• _Source extract_
○ ○ ○ ○ ○ ○ ○

In addition, they say that opening India's nuclear industry to $100 billion in potential sales from abroad will help cement a relationship with a developing economic power that may also serve as a hedge against the growing clout of China in Asia.

Critics argued that by allowing India's nuclear arsenal to keep growing and keeping some of its facilities off-limits, the pact establishes a double standard and sets conditions under which treaty violations would be tolerated.

"Such a policy unravels years of successful U.S. diplomatic efforts to convince countries that the benefits of surrendering the right to develop nuclear weapons outweighed the risk of staying outside the treaty and pursuing a nuclear weapons option," said retired Army Lt. Gen. Robert G. Gard Jr., a senior military fellow at the Center for Arms Control and Non-Proliferation, a Washington think tank.

○ ○ ○ ○ ○ ○ ○

• _Records shown_
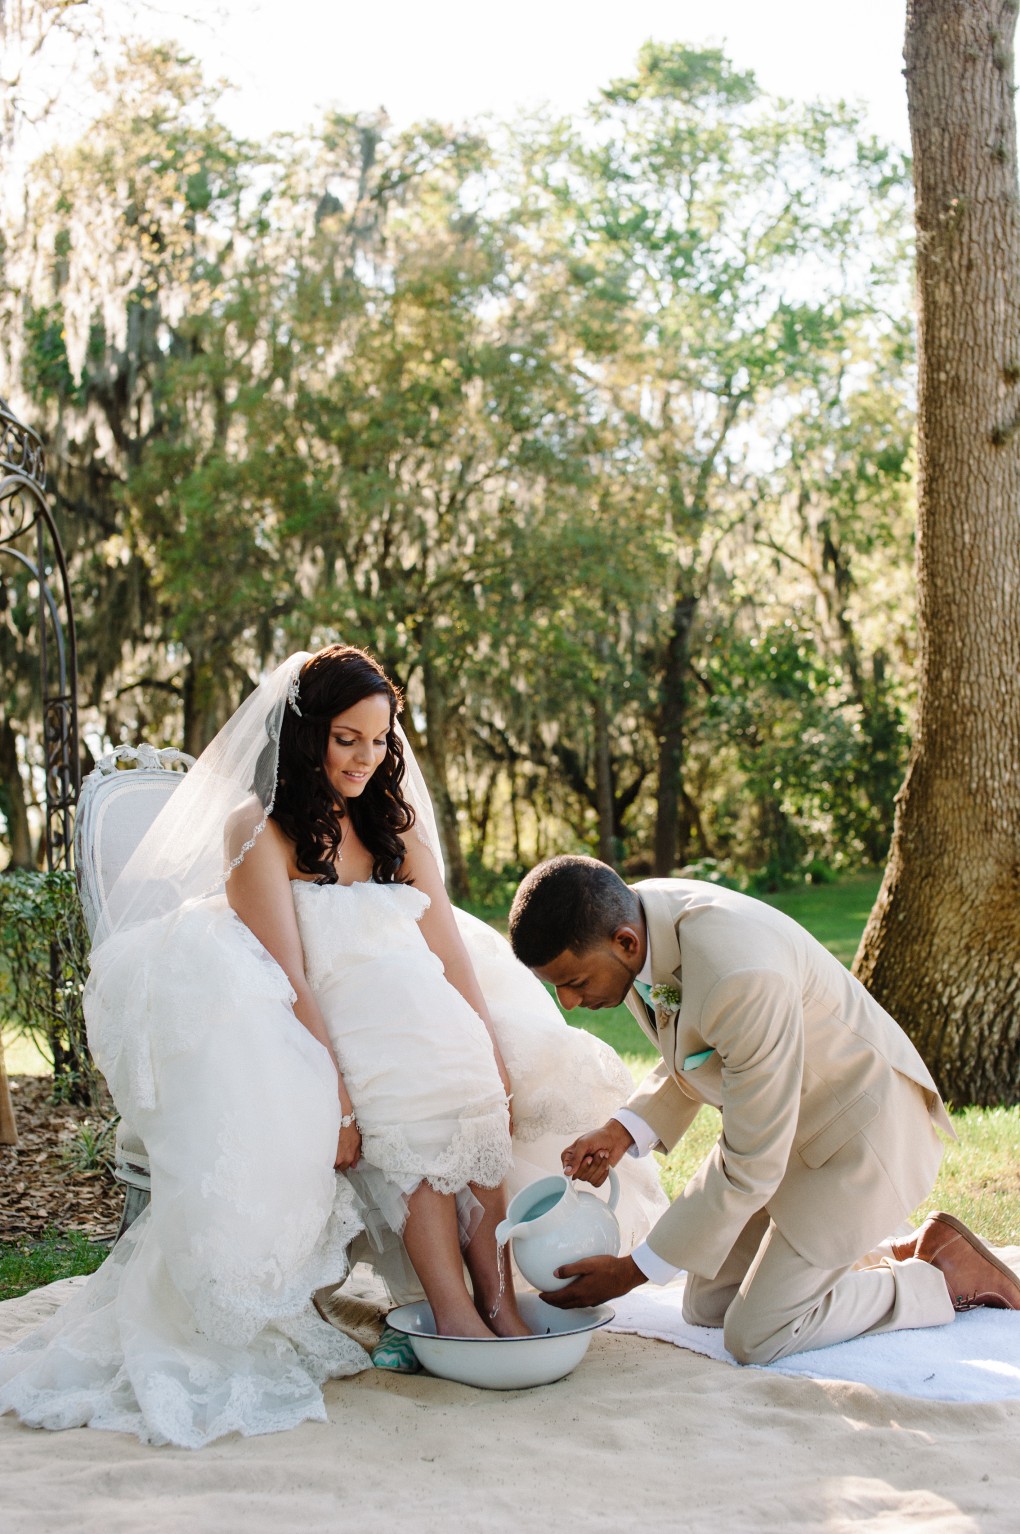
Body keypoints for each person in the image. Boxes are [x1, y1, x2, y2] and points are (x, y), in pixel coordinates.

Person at [0, 653, 664, 1447]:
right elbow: (290, 979)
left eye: (380, 742)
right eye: (346, 739)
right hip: (339, 1020)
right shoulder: (260, 829)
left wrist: (490, 1048)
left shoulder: (395, 828)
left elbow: (450, 955)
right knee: (422, 1112)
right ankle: (452, 1315)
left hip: (423, 1002)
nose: (364, 758)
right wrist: (338, 1099)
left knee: (480, 1106)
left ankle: (496, 1299)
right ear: (307, 732)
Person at [507, 856, 1020, 1365]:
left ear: (625, 943)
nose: (569, 1003)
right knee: (709, 1305)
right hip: (786, 1131)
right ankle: (901, 1251)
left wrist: (630, 1271)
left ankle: (941, 1279)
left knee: (758, 1335)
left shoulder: (738, 973)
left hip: (862, 1139)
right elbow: (699, 1047)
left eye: (574, 982)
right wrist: (623, 1131)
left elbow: (750, 1162)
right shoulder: (638, 915)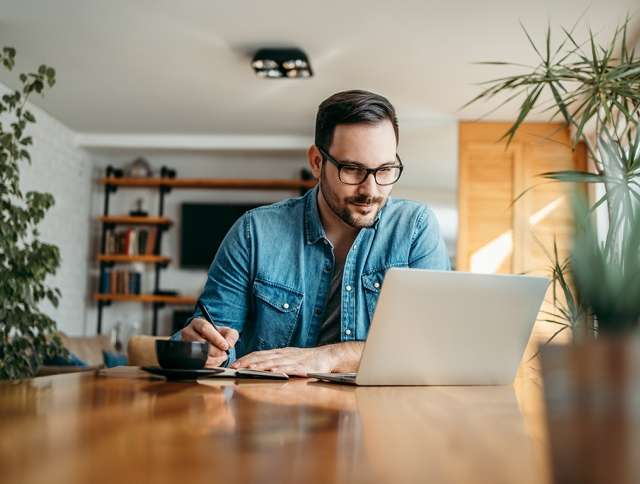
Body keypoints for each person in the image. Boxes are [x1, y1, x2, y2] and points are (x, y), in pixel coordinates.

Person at [176, 89, 450, 376]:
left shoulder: (415, 228)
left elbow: (434, 346)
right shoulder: (253, 233)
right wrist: (204, 348)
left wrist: (331, 357)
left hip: (379, 416)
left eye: (384, 170)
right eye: (352, 169)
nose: (371, 190)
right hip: (268, 414)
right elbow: (210, 340)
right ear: (317, 162)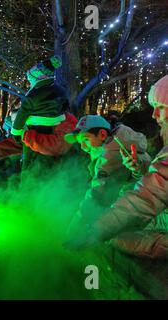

○ ○ ○ ○ ○ ○ ○

• _Exercise 1_
In the excerpt on the U.S.-India nuclear pact, what amount in potential sales from abroad is tied to opening India's nuclear industry?
• _Exercise 2_
Using the excerpt on the U.S.-India nuclear pact, explain why critics argued that the pact establishes a double standard.
• _Exercise 3_
Go on with the excerpt on the U.S.-India nuclear pact, beginning after its final sentence.

• _Reply 1_
$100 billion.

• _Reply 2_
Critics argued this because the pact allows India's nuclear arsenal to keep growing and keeps some of its facilities off-limits. In their view, this creates conditions under which treaty violations would be tolerated.

• _Reply 3_
The deal now faces at least two additional hurdles. A treaty putting the provisions into effect will require Senate ratification, and the Nuclear Suppliers Group, 45 nations that control exports of nuclear materials, also must approve the pact.

The suppliers group was formed in 1974 after India conducted a nuclear test.

Over months of debate, the measure's proponents were able to turn back fears that the accord would fuel a nuclear arms race in South Asia and that the United States was weakening its hand in seeking to restrict nuclear weapons development in Iran and North Korea.